[EXTRACT PROVIDED — start]

Using IBM Cloud Data Engine as a metastore

You can use IBM Cloud Data Engine to store and manage the metadata for tables and views in a catalog that is compatible with a Hive metastore.

Each instance of IBM Cloud Data Engine includes a database catalog that you can use to register and manage table definitions for your data on the IBM Cloud Pak for Data cluster. Catalog syntax is compatible with Hive metastore syntax. You can use IBM Cloud Data Engine to externalize metadata outside the IBM Cloud Pak for Data cluster.

Prerequisites

Before using Data Engine with Analytics Engine, you must transfer associated libraries and packages into the Analytics Engine environment.

Prerequisites for accessing Data Engine from Spark environments

If you are accessing Data Engine from Spark environments through a notebook, you must run the following commands in a cell of your notebook.

spark.stop()
!mkdir /tmp/dataengine
!wget https://us.sql-query.cloud.ibm.com/download/catalog/dataengine_spark-1.3.0-py3-none-any.whl -O /tmp/dataengine/dataengine_spark-1.3.0-py3-none-any.whl
# user-libs/spark2 is in the classpath of Spark
!wget https://us.sql-query.cloud.ibm.com/download/catalog/dataengine-spark-integration-1.3.0.jar -O user-libs/spark2/dataengine-spark-integration-1.3.0.jar
!wget https://us.sql-query.cloud.ibm.com/download/catalog/hive-metastore-standalone-client-3.1.2-sqlquery.jar -O  /tmp/dataengine/hive-metastore-standalone-client-3.1.2-sqlquery.jar
!pip install --force-reinstall /tmp/dataengine/dataengine_spark-1.3.0-py3-none-any.whl --user
Note: You must restart the kernel before making the metastore related calls.

[EXTRACT PROVIDED — finish]
[DATA SECTION — start]

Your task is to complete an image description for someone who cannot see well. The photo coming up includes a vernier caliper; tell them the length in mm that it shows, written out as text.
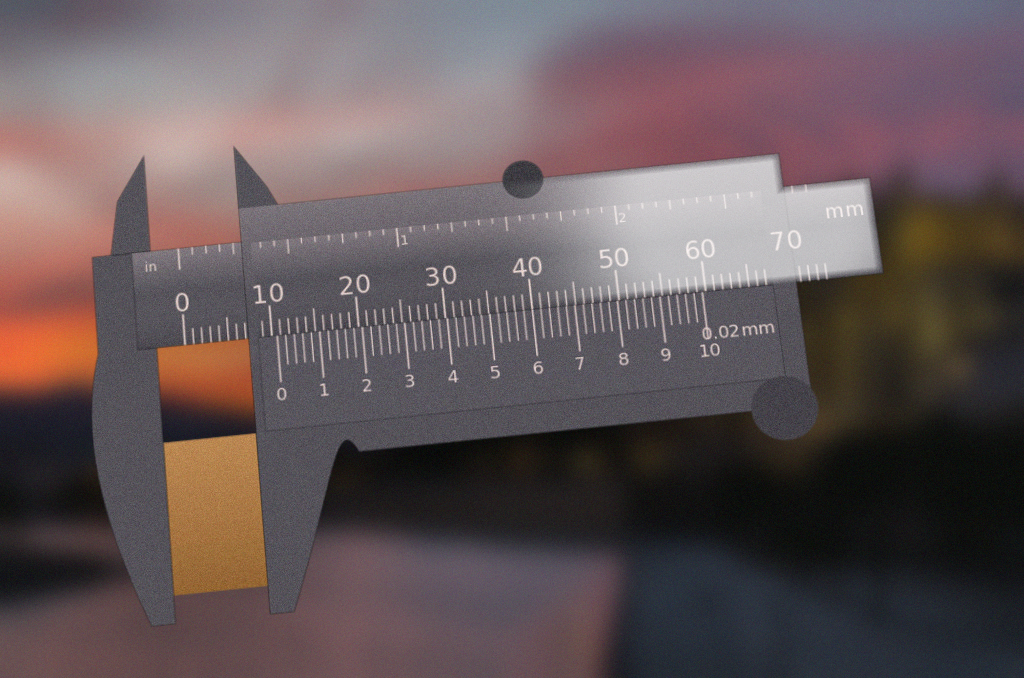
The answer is 10.6 mm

[DATA SECTION — finish]

ACTIVITY => Please go on with the IBM Cloud Data Engine metastore page from where it stops. The lines have nothing to do with what comes next.

REPLY TO THE EXERCISE =>
Prerequisites for accessing Data Engine from Analytics Engine instances

If you are accessing Data Engine from an Analytics Engine instance from an application, you must transfer the Data Engine libraries and packages to make them available to run in the environment:

  1. Download the following three files into a local system by running the following commands:

    wget https://us.sql-query.cloud.ibm.com/download/catalog/dataengine_spark-1.3.0-py3-none-any.whl
    wget https://us.sql-query.cloud.ibm.com/download/catalog/dataengine-spark-integration-1.3.0.jar
    wget https://us.sql-query.cloud.ibm.com/download/catalog/hive-metastore-standalone-client-3.1.2-sqlquery.jar
    
  2. The first package listed in the files is a "whl” python package. Install this package by following the steps in Customizing Spark applications and notebooks using the cc-home volume.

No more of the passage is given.